Please carry on the ScreenQ privacy text below, picking up after its last sentence and keeping its tone and format.

## Reading text
►

ScreenQ does not use any third-party analytics SDK, advertising SDK, or attribution SDK.
Children
ScreenQ is rated 4+ and is suitable for general audiences. ScreenQ does not knowingly collect personal information from anyone, including children under 13. If you believe a child has provided personal information through the app, please contact us so we can address it — though as described above, the app does not collect personal information from any user.
Your data, your control
Because your library data lives in your own iCloud account and on your own device, you control it directly:
- To delete all ScreenQ data from a device: delete the app. The local data is removed.
- To delete iCloud-synced ScreenQ data: open the iOS Settings app → your Apple ID → iCloud → Manage Account Storage → ScreenQ → Delete Data.
- To export your data: the data lives in your iCloud account; ScreenQ does not currently provide an in-app export, but the underlying records are accessible through Apple’s standard data-portability tools (see Apple’s Data and Privacy site).

◄

## Input data
►

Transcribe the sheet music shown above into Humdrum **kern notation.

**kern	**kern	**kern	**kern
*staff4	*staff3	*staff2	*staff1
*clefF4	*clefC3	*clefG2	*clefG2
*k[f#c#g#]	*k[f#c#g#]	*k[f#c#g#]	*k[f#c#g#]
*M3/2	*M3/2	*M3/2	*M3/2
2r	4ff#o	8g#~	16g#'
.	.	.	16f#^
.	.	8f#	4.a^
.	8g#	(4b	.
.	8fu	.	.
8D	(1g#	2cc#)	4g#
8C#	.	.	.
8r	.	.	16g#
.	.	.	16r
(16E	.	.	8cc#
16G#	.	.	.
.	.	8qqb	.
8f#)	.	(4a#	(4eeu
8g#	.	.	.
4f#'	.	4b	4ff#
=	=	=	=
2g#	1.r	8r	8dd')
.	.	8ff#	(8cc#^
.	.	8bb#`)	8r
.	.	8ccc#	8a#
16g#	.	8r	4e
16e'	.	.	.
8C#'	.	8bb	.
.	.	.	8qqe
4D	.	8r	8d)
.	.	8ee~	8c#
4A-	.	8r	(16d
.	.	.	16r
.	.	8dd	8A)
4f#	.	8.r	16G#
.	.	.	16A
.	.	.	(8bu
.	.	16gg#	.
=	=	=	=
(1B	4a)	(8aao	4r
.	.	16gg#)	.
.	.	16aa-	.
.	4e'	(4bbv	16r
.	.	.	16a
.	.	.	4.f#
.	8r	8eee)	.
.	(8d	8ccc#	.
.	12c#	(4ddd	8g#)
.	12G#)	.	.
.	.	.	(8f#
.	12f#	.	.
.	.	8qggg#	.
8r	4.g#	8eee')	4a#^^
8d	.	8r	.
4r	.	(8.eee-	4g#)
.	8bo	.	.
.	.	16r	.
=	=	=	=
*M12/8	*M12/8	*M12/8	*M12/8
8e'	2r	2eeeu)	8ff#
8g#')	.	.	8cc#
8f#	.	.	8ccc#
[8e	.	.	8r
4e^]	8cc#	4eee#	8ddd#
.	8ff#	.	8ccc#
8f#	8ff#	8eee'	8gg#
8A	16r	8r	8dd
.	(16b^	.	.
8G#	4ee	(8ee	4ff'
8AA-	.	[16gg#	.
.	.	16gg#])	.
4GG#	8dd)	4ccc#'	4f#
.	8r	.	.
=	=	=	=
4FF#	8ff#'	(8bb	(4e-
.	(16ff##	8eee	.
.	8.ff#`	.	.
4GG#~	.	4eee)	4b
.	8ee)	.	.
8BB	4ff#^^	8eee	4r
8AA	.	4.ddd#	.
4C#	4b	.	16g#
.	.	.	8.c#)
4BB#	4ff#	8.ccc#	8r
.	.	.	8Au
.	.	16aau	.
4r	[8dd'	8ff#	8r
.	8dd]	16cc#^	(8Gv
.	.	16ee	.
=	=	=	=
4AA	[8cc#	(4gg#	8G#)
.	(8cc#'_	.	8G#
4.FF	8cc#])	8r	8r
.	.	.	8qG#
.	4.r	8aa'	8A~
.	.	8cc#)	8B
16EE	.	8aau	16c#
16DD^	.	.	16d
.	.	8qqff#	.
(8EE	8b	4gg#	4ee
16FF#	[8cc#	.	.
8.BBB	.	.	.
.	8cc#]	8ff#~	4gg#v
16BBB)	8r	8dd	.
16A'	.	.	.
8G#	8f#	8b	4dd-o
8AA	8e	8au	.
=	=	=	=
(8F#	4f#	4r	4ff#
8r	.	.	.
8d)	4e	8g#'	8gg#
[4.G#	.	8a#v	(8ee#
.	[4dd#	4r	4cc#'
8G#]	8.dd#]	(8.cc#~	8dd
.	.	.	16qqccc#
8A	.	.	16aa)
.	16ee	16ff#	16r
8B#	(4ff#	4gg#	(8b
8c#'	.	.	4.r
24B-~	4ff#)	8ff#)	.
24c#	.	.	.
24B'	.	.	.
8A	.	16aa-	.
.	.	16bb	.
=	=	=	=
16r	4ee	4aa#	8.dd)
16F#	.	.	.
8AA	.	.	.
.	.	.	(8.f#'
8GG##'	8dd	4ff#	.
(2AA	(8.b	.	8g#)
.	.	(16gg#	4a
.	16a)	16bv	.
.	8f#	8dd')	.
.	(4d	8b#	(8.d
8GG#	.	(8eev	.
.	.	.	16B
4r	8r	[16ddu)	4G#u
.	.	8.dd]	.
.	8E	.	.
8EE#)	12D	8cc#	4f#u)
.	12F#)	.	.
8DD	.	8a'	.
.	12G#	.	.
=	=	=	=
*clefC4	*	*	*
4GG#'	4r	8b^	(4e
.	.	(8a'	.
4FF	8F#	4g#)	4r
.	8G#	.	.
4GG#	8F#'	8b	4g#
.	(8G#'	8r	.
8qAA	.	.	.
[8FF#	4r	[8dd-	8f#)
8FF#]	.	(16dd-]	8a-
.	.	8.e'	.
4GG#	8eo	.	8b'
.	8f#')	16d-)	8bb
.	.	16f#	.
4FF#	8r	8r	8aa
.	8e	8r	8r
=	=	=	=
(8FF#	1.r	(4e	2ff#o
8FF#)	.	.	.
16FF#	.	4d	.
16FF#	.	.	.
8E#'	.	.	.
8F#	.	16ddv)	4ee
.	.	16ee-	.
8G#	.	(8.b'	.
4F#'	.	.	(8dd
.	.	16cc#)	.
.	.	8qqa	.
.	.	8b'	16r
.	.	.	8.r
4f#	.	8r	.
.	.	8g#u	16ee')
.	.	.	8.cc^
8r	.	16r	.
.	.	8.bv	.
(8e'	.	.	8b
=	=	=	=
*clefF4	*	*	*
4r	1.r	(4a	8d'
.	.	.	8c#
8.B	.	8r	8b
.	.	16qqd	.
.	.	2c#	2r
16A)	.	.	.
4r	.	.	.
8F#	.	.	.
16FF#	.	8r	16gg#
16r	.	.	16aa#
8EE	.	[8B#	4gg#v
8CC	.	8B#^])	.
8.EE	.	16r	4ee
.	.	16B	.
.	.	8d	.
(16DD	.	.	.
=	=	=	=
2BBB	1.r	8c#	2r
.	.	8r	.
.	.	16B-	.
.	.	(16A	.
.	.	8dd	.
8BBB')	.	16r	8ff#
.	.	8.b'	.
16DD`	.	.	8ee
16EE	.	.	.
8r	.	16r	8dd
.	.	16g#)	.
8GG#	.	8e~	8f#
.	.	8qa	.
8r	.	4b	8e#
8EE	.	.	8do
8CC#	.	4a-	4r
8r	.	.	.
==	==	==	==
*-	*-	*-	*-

◄

## Answer area
Future changes
ScreenQ may add optional analytics in a future version to help improve recommendations. Any such feature will be strictly opt-in, off by default, and described in this policy before it ships. This policy will be updated with a new effective date when that happens, and the change will be noted in the revision history below.
For privacy questions, support requests, or data deletion concerns, contact us through the in-app feedback option (Settings → Send Feedback) or directly at:
https://screenq.userjot.com
Revision history
- May 21, 2026 — Added disclosure for optional screenshot recognition feature: Google (Gemini API) as a sub-processor for image-to-title analysis when the user chooses to import shows from screenshots, and Cloudflare as the host of the proxy Worker.
- May 5, 2026 — Initial policy for ScreenQ 1.0.